I wish I still believed that.

In the last few years I’ve watched protests and vitriol tear us apart. I’ve seen torches held high, and heard chants of “Jews will not replace us.” Who am I replacing? And why? I’ve seen swastikas and read about mass murders. I’ve listened to hate-filled speech. I’ve watched video after video of senseless killings, of brutalities and atrocities committed against people of color. Or of non-conforming sexual identification. Or both. Or neither. All of the above and none of the above. As long as there was disagreement, there was loss of dignity, respect and decency. In kindergarten we’re taught to Use Your Words. But the words I was hearing were as bad as any action I was seeing. Slurs, epitaphs, dehumanizing our fellow human beings became the new normal. No disgusting behavior off limits. No truth unchallenged.

I started asking myself questions I never thought I’d ask. Like, how did my grandparents know when it was time to let their kids leave? How come so many didn’t? Would I know when that time had come? How much is too much? Is the writing on the wall, or am I being hysterical?

And worst of all, where could I go, if the time came for me to leave.

But maybe those are the wrong questions. Maybe the right questions are, what can I do to stop this? What can be done to prevent this hate from spreading and winning? How do I stay where I am and fight for the right to live my life, and let everyone else live theirs in peace, and safety? How do I learn to treat others the way I want to be treated, so as a group we all win.

What could the citizens in Germany have done in 1938 to prevent what became inevitable.

On November 14th 2021 the citizens of Los Gatos, along with many others, asked the right questions and gathered with a great show of hands, and bodies, and hearts to take back the story they want to tell. Speaker after speaker spoke of empathy, of love. Of mutual respect. The energy in the air was palpable.

This is how you fight back.

Alone, it’s hard. Sitting in my living room, watching the news, reading the papers, I can feel overwhelmed. On that Sunday afternoon, I felt empowered. There are more good people out there, people who care, who are as horrified, or terrified, as I am. But together we’re stronger. Against hate. Against bullies. We do have voices that we can make heard.

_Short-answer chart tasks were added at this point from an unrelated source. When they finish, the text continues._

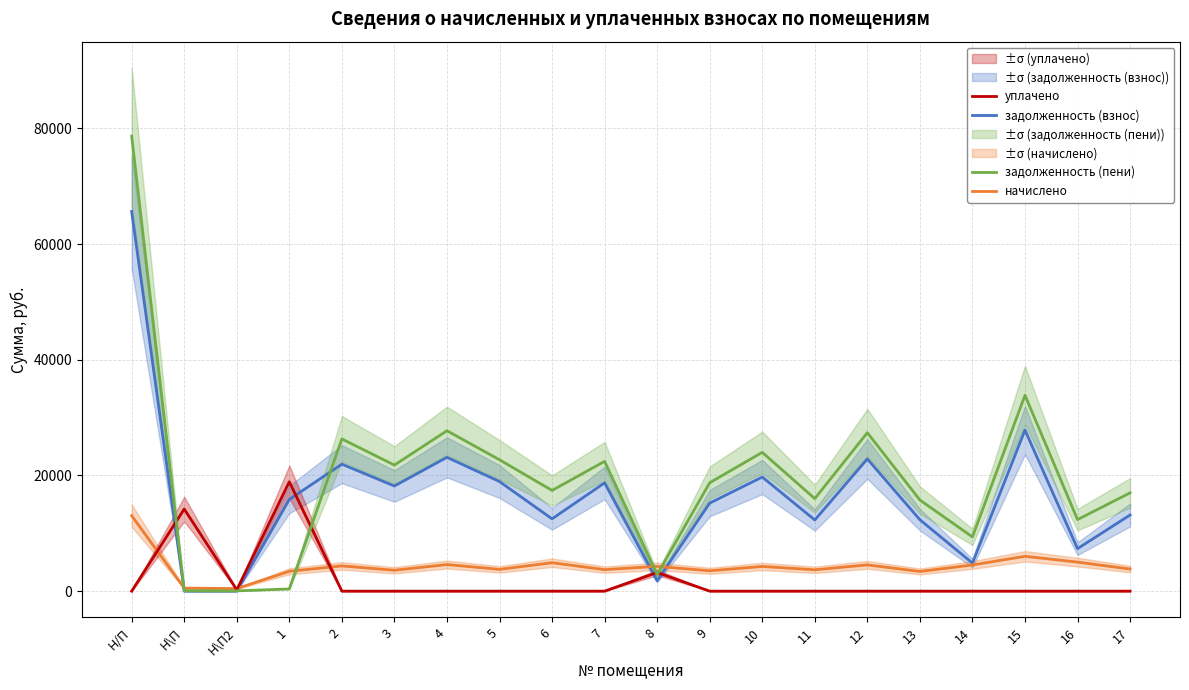

How many distinct data groups are displayed?

4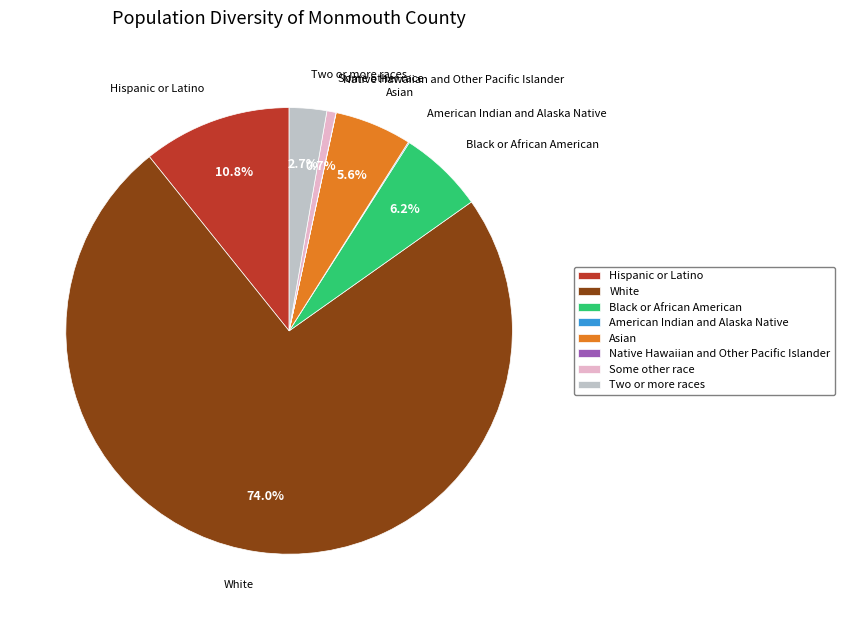

Is there a majority slice in this chart?

Yes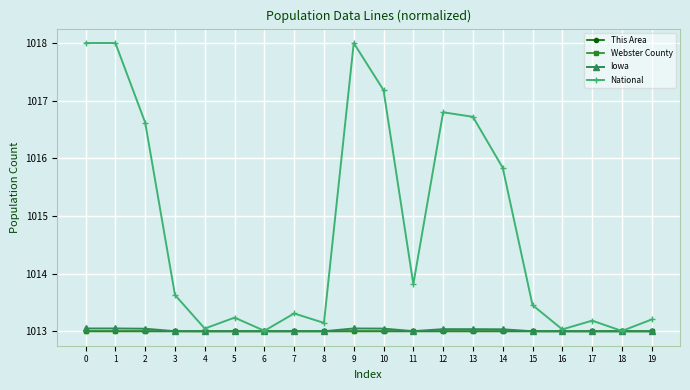

What is the difference between the highest and lowest values at 2?

3.6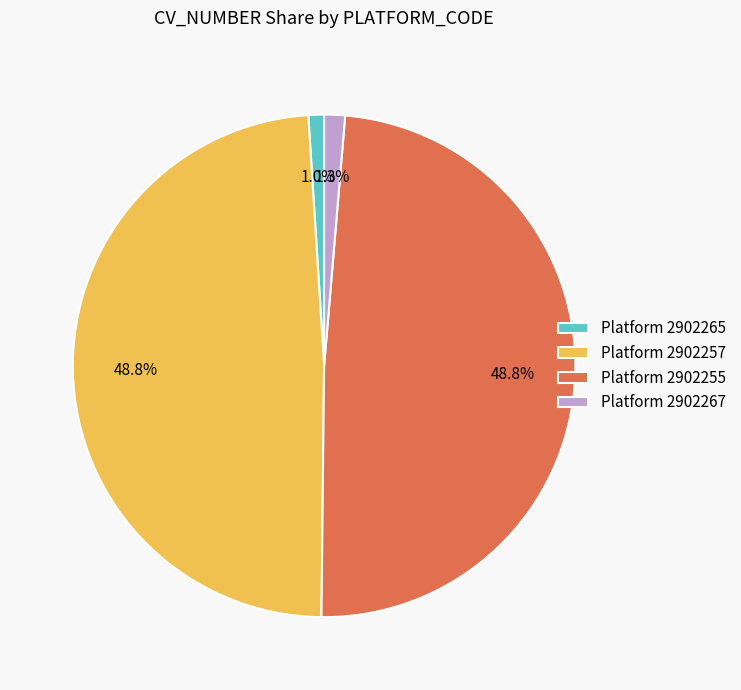

To the nearest percent, what is the average slice percentage?

25%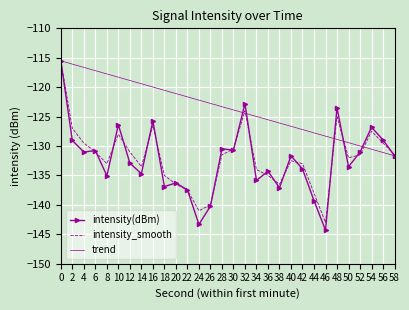

What are all the series names shown in the legend?

intensity(dBm), intensity_smooth, trend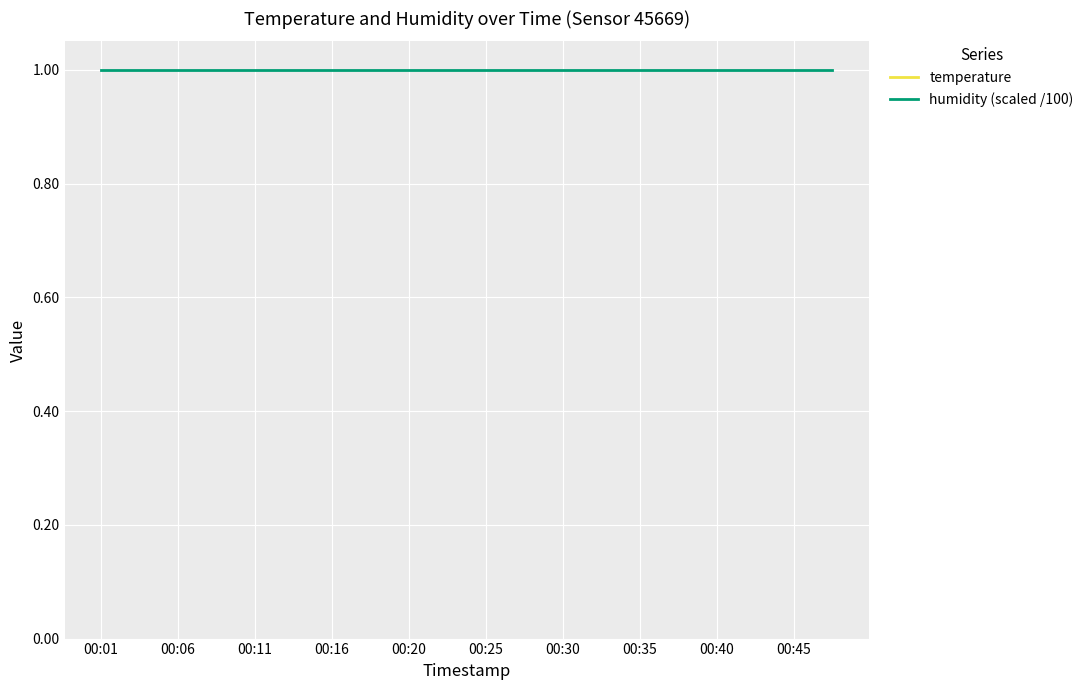

True or false: temperature and humidity (scaled /100) intersect in this chart.

False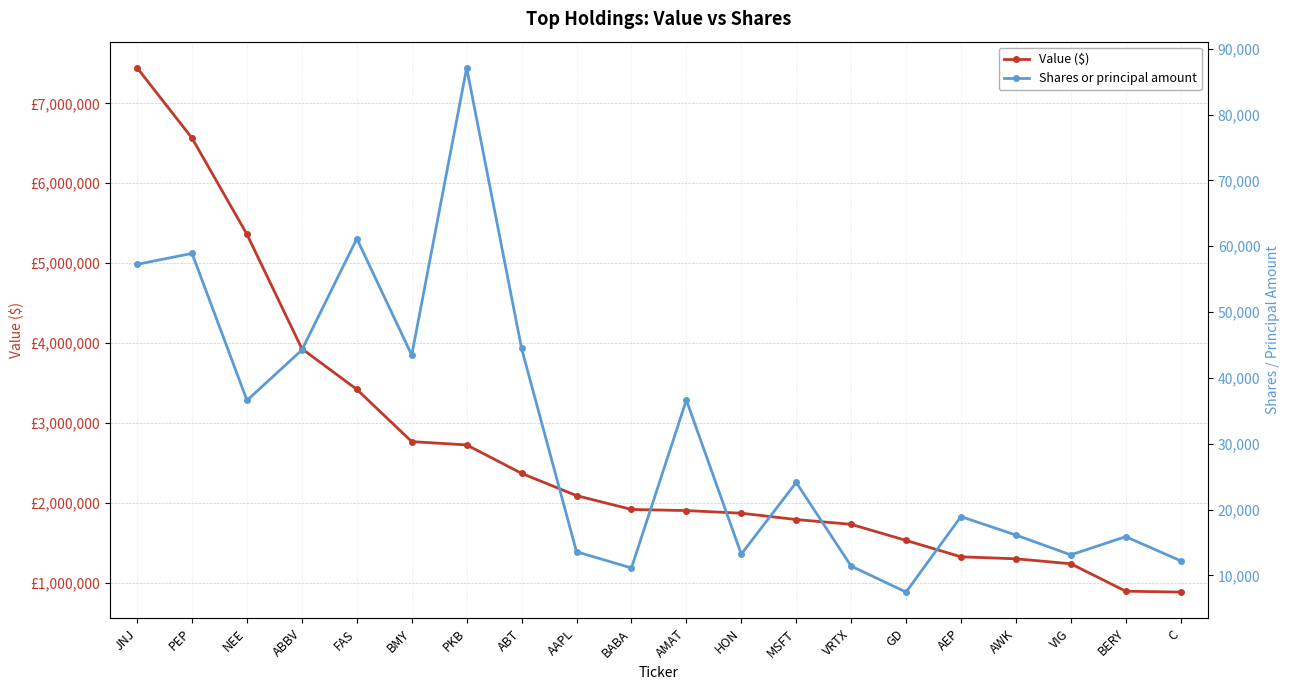

True or false: Shares or principal amount and Value ($) intersect in this chart.

False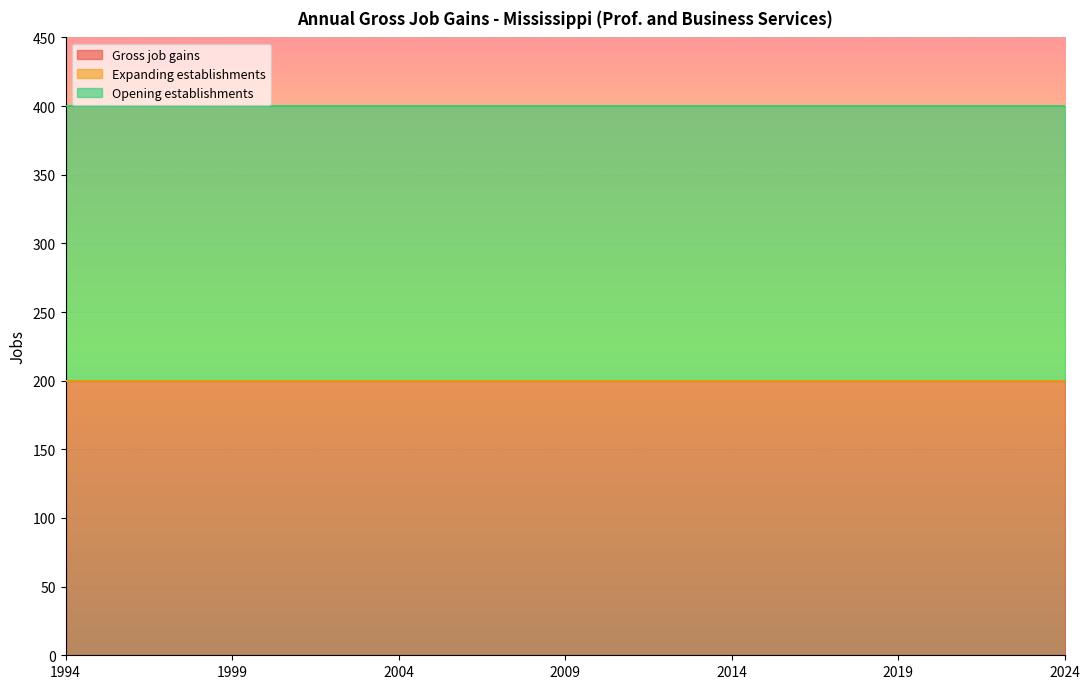

Reading right to left, transcribe all the data shown in this chart.

Gross job gains: 200	200	200	200	200	200	200	200	200	200	200	200	200	200	200	200	200	200	200	200	200	200	200	200	200	200	200	200	200	200	200
Expanding establishments: 0	0	0	0	0	0	0	0	0	0	0	0	0	0	0	0	0	0	0	0	0	0	0	0	0	0	0	0	0	0	0
Opening establishments: 200	200	200	200	200	200	200	200	200	200	200	200	200	200	200	200	200	200	200	200	200	200	200	200	200	200	200	200	200	200	200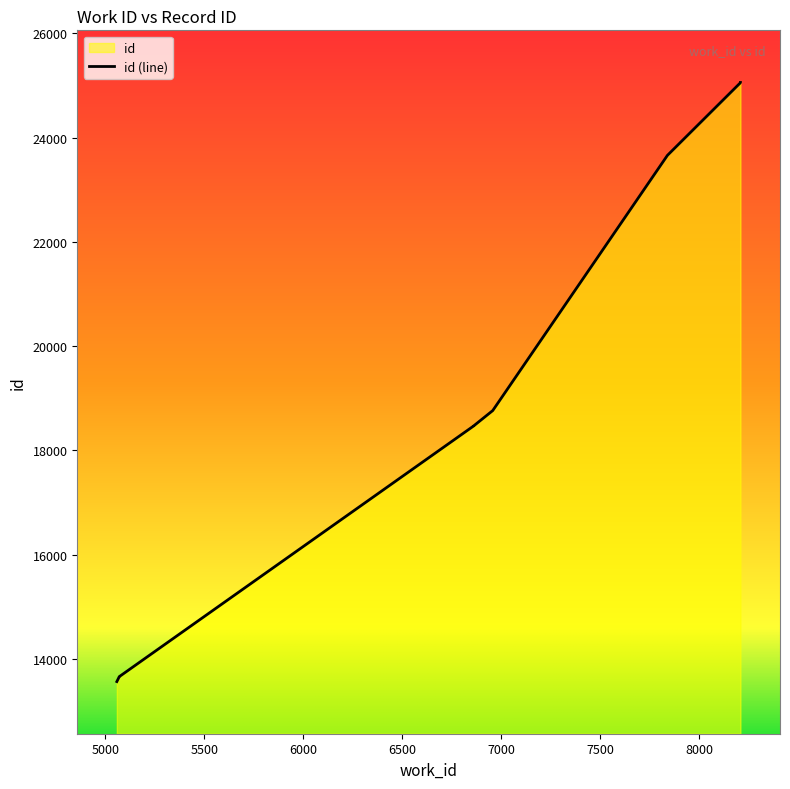

What is the minimum value shown in the chart?

13565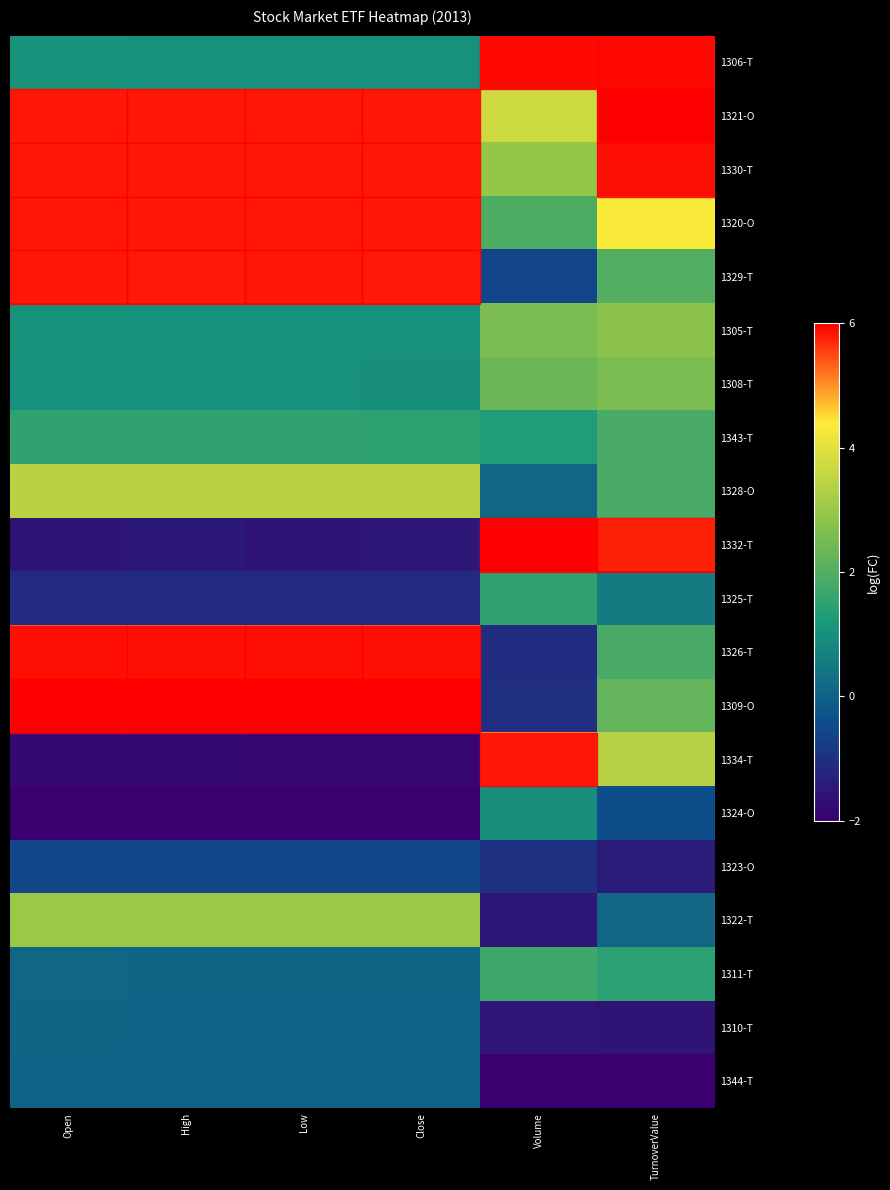

How many distinct data groups are displayed?

20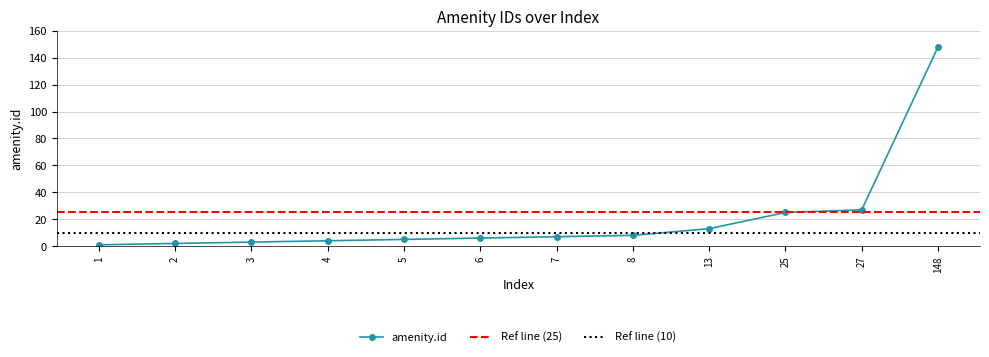

How many data points does each series have?

12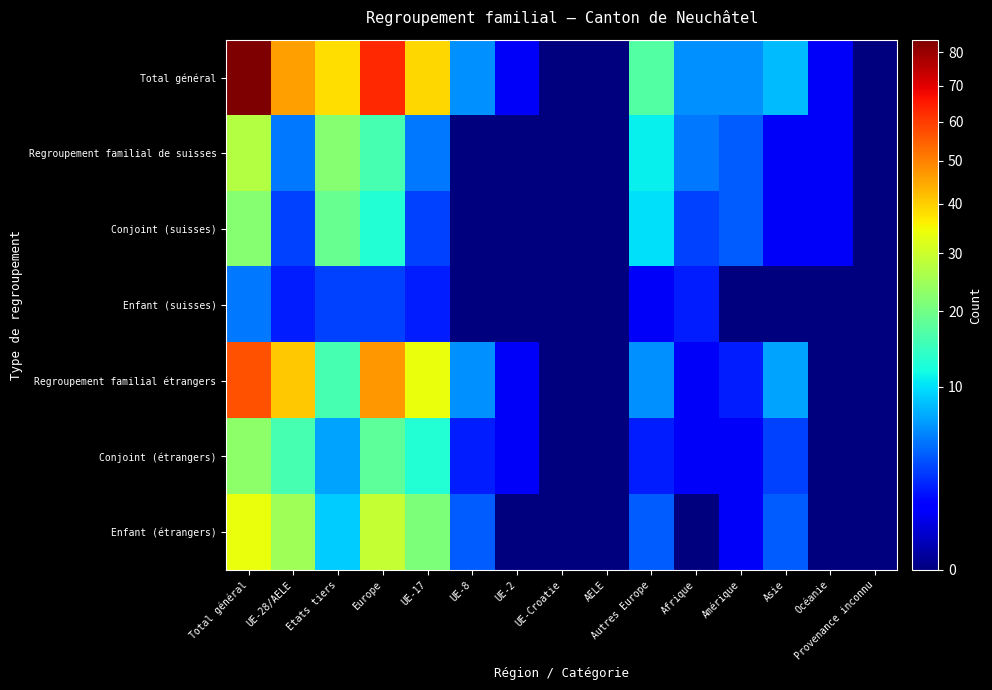

What is the maximum value shown in the chart?

84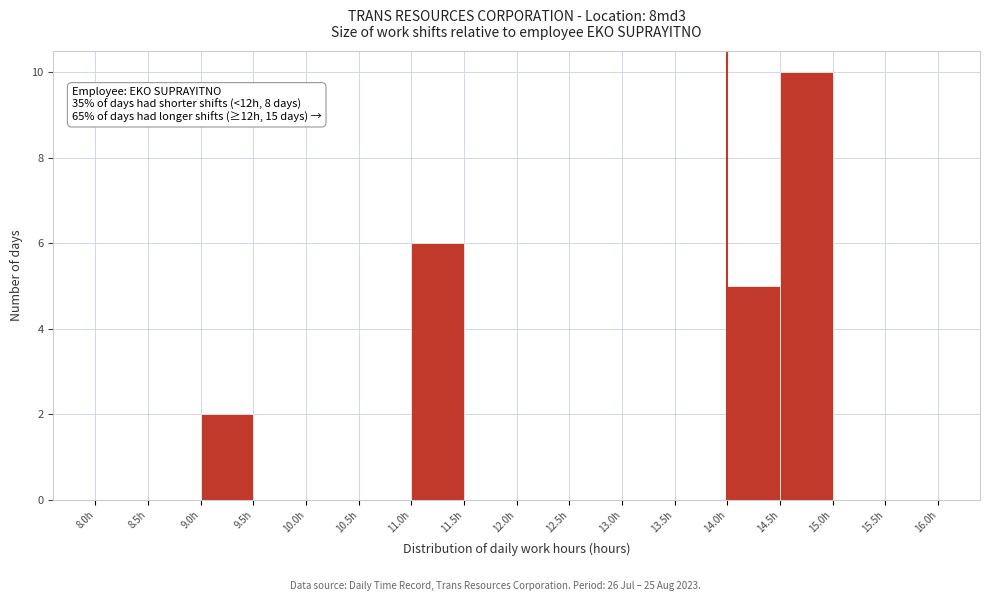

Which range on the x-axis has the tallest bar?

14.5 to 15.0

I don’t know if anyone else did, but I didn’t see a single person standing in protest to the message we were delivering. Along the way, as we stretched out for over a mile, passing cars honked their approval. Mothers and fathers held their babies on their stood front porches waving and cheering, sharing heart signs and encouragement. I wasn’t alone in this fight. None of us are.

On our walk home my husband asked if anything would change. The haters are still out there, he said. Yes, I answered. But so are we.